Der VGH Kassel hat in zwei Verfahren festgestellt, dass die Beamtenbesoldung in Hessen in den Jahren 2013 bis 2020 nicht den verfassungsrechtlichen Anforderungen entsprochen hat.
Das Land Hessen ist durch das Grundgesetz verpflichtet, seine Beamtinnen und Beamten angemessen zu besolden. Das Bundesverfassungsgericht hat verschiedene Kriterien entwickelt, mit deren Hilfe die Angemessenheit der Beamtenbesoldung überprüft werden kann. Dazu gehört unter anderem ein Abstand der Beamtenbesoldung zur Grundsicherung für Arbeitssuchende. Die Besoldung der Beamtinnen und Beamten in der untersten Besoldungsgruppe muss mindestens 15 Prozent über dem Grundsicherungsniveau liegen. Verglichen werden dabei Alleinverdienerfamilien mit zwei minderjährigen Kindern, da die vierköpfige Alleinverdienerfamilie Bezugsgröße in der Besoldungspraxis ist. Außerdem muss zwischen den einzelnen Besoldungsgruppen ein hinreichend großer Abstand gewahrt werden. Das heißt, Beamtinnen und Beamte der höheren Besoldungsgruppen müssen wegen der höheren Wertigkeit der ihnen anvertrauten Tätigkeiten ein höheres Einkommen haben als Beamtinnen und Beamte der niedrigeren Besoldungsgruppen.

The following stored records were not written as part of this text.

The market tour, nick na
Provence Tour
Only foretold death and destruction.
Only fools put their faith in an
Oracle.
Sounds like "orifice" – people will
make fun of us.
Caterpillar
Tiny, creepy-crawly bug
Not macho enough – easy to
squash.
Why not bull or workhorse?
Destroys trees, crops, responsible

Der für das öffentliche Dienstrecht zuständige 1. Senat des Hessischen Verwaltungsgerichtshofs hat heute in zwei Verfahren festgestellt, dass die Beamtenbesoldung in Hessen in den Jahren 2013 bis 2020 nicht den verfassungsrechtlichen Anforderungen entsprochen hat. In den einzelnen Jahren wird bis zur Besoldungsgruppe A 9, teilweise auch bis zur Besoldungsgruppe A 10 der notwendige Mindestabstand zur Grundsicherung für Arbeitssuchende nicht eingehalten. Eine verfassungsrechtliche Rechtfertigung hierfür gibt es nicht. Von diesem Defizit der A-Besoldung der Beamtinnen und Beamten wird auch die nach der Besoldungsgruppe W 2 erfolgende Besoldung von Professorinnen und Professoren erfasst, da sich diese an der A-Besoldung orientiert.
Da es dem Hessischen Verwaltungsgerichtshof verwehrt ist, die Verfassungswidrigkeit der vom Gesetzgeber geschaffenen Beamtenbesoldung selbst verbindlich festzustellen, hat er dem hierfür zuständigen Bundesverfassungsgericht ein die Besoldung nach Besoldungsgruppe A 6 betreffendes sowie ein die Professorenbesoldung nach Besoldungsgruppe W 2 betreffendes Verfahren zur Entscheidung vorgelegt, ob die jeweilige Besoldung im Zeitraum 1. Juli 2016 bis einschließlich 2020 (Besoldung nach A 6) und im Zeitraum von 2013 bis 2020 (Besoldung nach W 2) verfassungsgemäß gewesen ist.